▼▼▼
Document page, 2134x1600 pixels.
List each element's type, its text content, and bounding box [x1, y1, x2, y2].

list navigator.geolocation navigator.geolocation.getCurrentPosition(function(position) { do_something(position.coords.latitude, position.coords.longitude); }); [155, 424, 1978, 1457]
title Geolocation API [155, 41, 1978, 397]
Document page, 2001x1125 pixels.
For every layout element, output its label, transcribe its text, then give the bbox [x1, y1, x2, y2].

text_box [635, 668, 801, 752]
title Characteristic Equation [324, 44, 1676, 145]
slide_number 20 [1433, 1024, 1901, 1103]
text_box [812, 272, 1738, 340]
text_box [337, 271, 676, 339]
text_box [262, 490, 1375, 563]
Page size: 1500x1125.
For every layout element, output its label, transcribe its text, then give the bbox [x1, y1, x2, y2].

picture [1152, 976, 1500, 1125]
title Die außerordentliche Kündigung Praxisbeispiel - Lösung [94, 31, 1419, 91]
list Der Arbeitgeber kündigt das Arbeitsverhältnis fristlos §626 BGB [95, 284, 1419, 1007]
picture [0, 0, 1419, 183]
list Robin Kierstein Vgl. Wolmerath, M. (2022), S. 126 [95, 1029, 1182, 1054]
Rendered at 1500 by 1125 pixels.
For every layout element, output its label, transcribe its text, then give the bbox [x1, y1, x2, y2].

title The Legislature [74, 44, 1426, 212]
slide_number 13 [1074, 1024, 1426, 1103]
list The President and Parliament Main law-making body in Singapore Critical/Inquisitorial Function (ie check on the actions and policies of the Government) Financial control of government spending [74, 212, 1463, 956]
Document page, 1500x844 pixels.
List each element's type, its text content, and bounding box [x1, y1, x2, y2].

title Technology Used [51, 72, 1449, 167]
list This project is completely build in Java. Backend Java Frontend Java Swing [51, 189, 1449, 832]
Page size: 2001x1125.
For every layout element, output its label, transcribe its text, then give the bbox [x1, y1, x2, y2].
▲▲▲
◆ **Task to complete**
Retype only the stretch of lines above starting at the one with "Document page, 1500x844 pixels." and stopping at the one with "Page size: 2001x1125.", exactly as written, with both kept.

◆ **Answer for the task**
Document page, 1500x844 pixels.
List each element's type, its text content, and bounding box [x1, y1, x2, y2].

title Technology Used [51, 72, 1449, 167]
list This project is completely build in Java. Backend Java Frontend Java Swing [51, 189, 1449, 832]
Page size: 2001x1125.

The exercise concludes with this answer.